Given pointed out that due to natural gas, coal plants responsible for producing 90,000 megawatts of power will be retired by 2030. However, in a 2020 study cited by the organization on the carbon benefits of natural gas, those benefits were partially inflated by the fact that restrictions due to the COVID pandemic produced artificially low emissions nationwide.
TEA also cites rising poverty and financial stress among Americans. Access to residential solar panels is largely confined to single-family homes. While it is arguably cheaper in the long run for consumers, the long-term infrastructural investment required makes it a logistical difficulty for many financially-struggling Americans.
TEA is strongly in support of the construction of new natural gas pipelines as well as the upkeep of existing ones. Generally, it opposes any legislative restriction on the energy source in favor of renewables. Some hasve expressed concerns that the kind of financial investment necessary for the upkeep of the natural gas infrastructure might both disincentivize the move toward renewable forms of energy and incentivize natural gas companies to continually lobby against the research and development of renewables.
Asked about this, Given responded that market forces, not governmental regulation, should determine how American energy usage plays out. “We’re only looking for an even and level playing field (between gas and renewables),” he insisted.
The issue of hydraulic fracturing, a common method for the extraction of natural gas, and its risk for groundwater contamination is also part of the energy debate, and drives a great deal of partisan division. While the Obama Administration was initially a strong supporter of the benefits of natural gas over coal and oil in the early 2010s, subsequent allegations of the harm fracking causes to drinking water and farming practices has led to hesitance for many.
Given pointed to a study produced by the EPA, published in 2015, which said that the agency “did not find evidence that these mechanisms have led to widespread, systemic impacts on drinking water sources in the United States.”
Following the EPA’s report, however, the administration’s Scientific Advisory Board (SAB) criticized the use words “systemic” and “widespread” as an ambiguous generalization. There have been confirmed cases of toxic chemicals used in fracking found near drilling sites.

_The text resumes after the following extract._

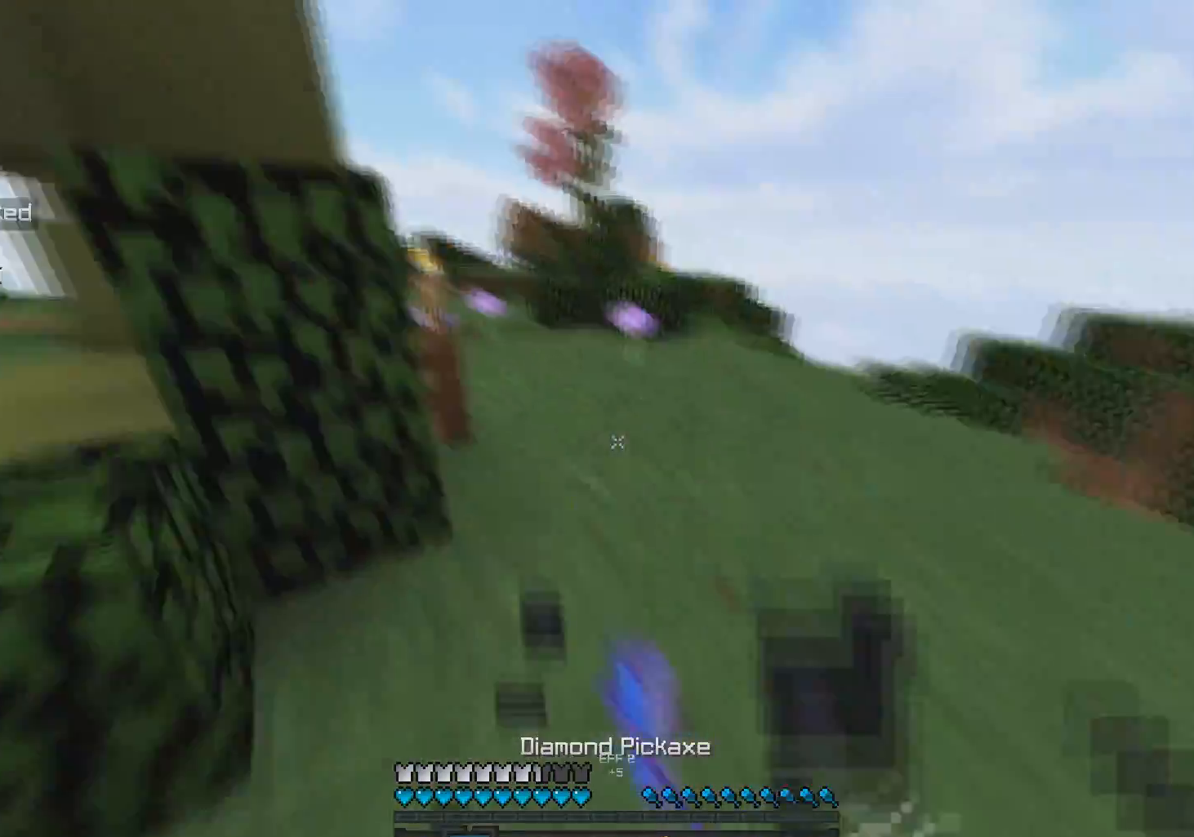
{"keys": ["w"], "mouse": [], "events": [[150, "d", "down"], [350, "d", "up"]]}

Following the SAB’s response, the EPA removed the quoted sentence from its findings, over the objections of natural gas lobbies and organizations. Other studies in the Journal of Health Economics and Environmental Health Perspectives have suggested that fracking contamination contributes to complications for mothers and their unborn children. Fracking also requires a large amount of water, an estimated 239 billion gallons since 2005.
TEA, as a classified nonprofit © (4), is not required to disclose the identity of its donors, in accordance with its First Amendment rights. The LoganDaily News asked Given if he’d be willing to make that information public. He declined.
“We’re funded by groups that care about natural gas,” he said. When pressed to answer whether those include for-profit natural gas entities, he said, “I have no comment at this time.”